◆ **Exercise requirements**: Leaving out every picture, quote the data below exactly as it appears.

===== Entries supplied

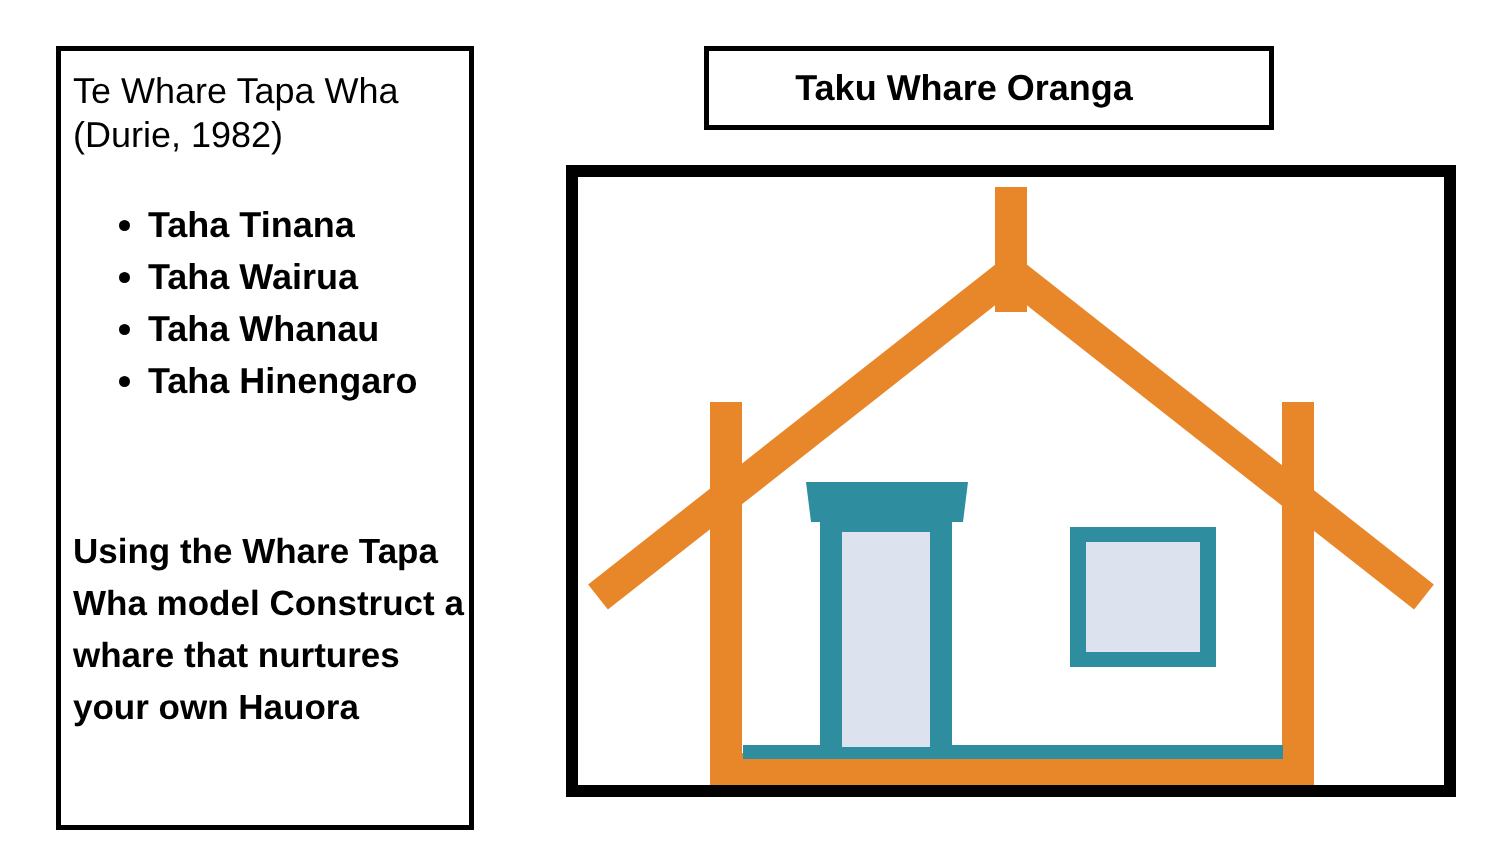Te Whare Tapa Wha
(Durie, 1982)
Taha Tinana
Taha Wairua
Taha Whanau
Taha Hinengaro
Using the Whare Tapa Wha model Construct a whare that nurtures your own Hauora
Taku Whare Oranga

==========

◆ **Answer to this problem**:
Te Whare Tapa Wha
(Durie, 1982)
Taha Tinana
Taha Wairua
Taha Whanau
Taha Hinengaro
Using the Whare Tapa Wha model Construct a whare that nurtures your own Hauora
Taku Whare Oranga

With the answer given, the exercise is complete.